Oct 12

5:30 p.m. EST. Editor’s note: Alex Hundert was due to be bailed today but he was taken back in custody. The judge ordered additional conditions of non association with activist Harsha Walia, groups AW@L, NOII, and no expressing of political views including in the media, amongst others. Hundert has refused to sign these conditions, has declined bail, and is appealing. He was returned to jail.

Toronto – At 7:30 am this morning, activists from Environmental Justice Toronto risked arrest by walking on to the Gardiner Expressway to hang a banner saying “Free Alex Hundert,” a community activist who has been in jail since being re-arrested after speaking at a public panel at Ryerson University in mid-September.

“Alex Hundert is a strong voice for indigenous sovereignty and environmental justice. His work with AWOL in Guelph is an inspiration for all who are working to build a better world,” says Environmental Justice Toronto activist Brett Rhyno. “All charges against Alex should be dropped. These arrests, detentions, and false charges are part of a greater attempt to isolate effective and vocal community activists, and to criminalize dissent against the violent policies of the G20, policies that perpetuate environmental degradation, militarization, labour exploitation, and the theft of indigenous lands.”

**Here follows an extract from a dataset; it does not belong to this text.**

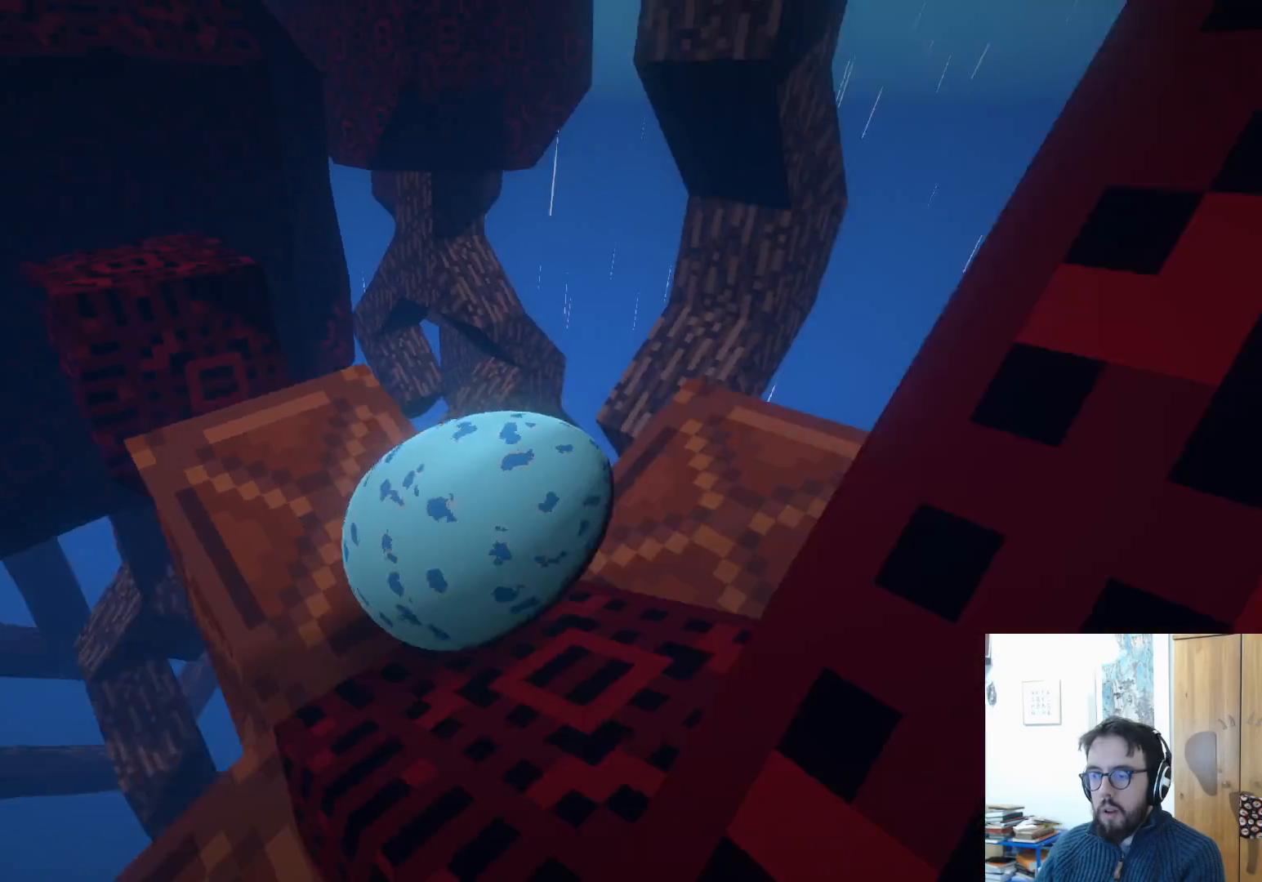
{"buttons": [], "left_stick": "right", "right_stick": "right", "events": [[383, "left_stick", "right"]]}
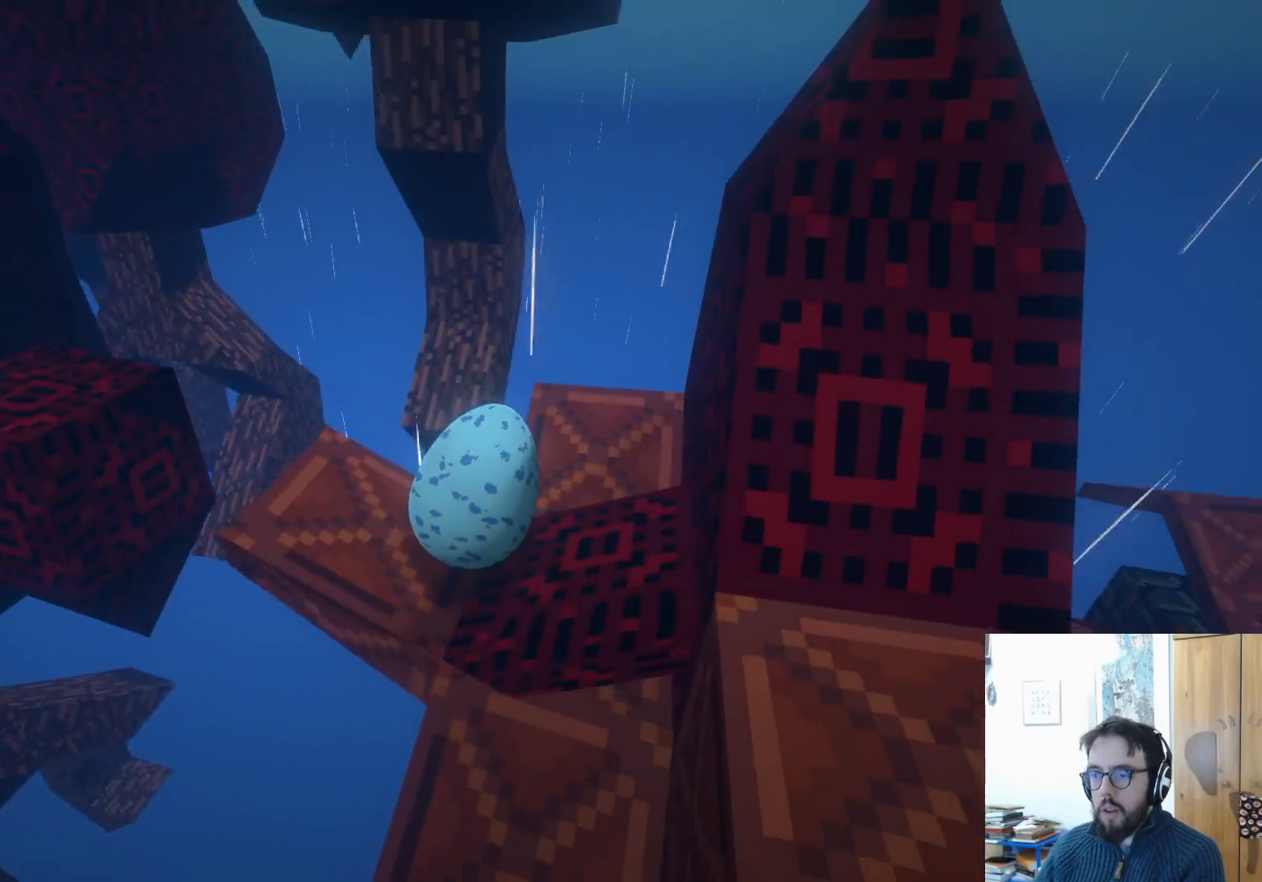
{"buttons": [], "left_stick": "right", "right_stick": "center", "events": [[350, "right_stick", "center"]]}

Deploying the banner was in response to a national call to action from the Community Solidarity Network, which was created after the G20 mobilizations in Toronto this past June. The call was for public demonstrations to take place on Tuesday October 12, when Hundert will re-appear in court after a judge ruled he violated his conditions to not attend any public demonstrations by speaking on a public panel.

October 12 is also the date of a global call for actions in support of Climate Justice, led by the Global Minga and Climate Justice Action networks.

October 12, 1492, marks the landing of Christopher Columbus on what is now known as the Americas, marking the beginning of centuries of colonialism. The extension of European greed into the Western Hemisphere globalized the exploitation of the Earth and its indigenous peoples in the endless pursuit for growth and profit. Today this translates to a neocolonial system of over-consumption, over-production, and over-extraction of the Earth’s finite natural resources.

“Only powerful climate justice movements can achieve the structural changes that are necessary to confront the climate crisis,” says Julien Lalonde, also from EJ Toronto. “All around the world today, climate justice activists are working collectively towards ending our addiction to fossil fuels, replacing industrial agriculture with local systems of food sovereignty and self-sufficiency, halting systems based on endless growth, and addressing the historical responsibility of the global elites’ massive ecological debt to the global exploited.”

In the coming months climate justice activists hope to consolidate recent movement-building gains achieved during the G20, in the lead up to the UN climate talks in Cancun, through teach-ins, mass rallies, direct actions, and People’s Assemblies.

From our perspective, the answers lie in community empowerment, and the ongoing struggle for social, gender, economic, migrant, indigenous, and environmental justice are all connected in the defence of Mother Earth. We must continue onward to our ultimate objective until we achieve universal justice.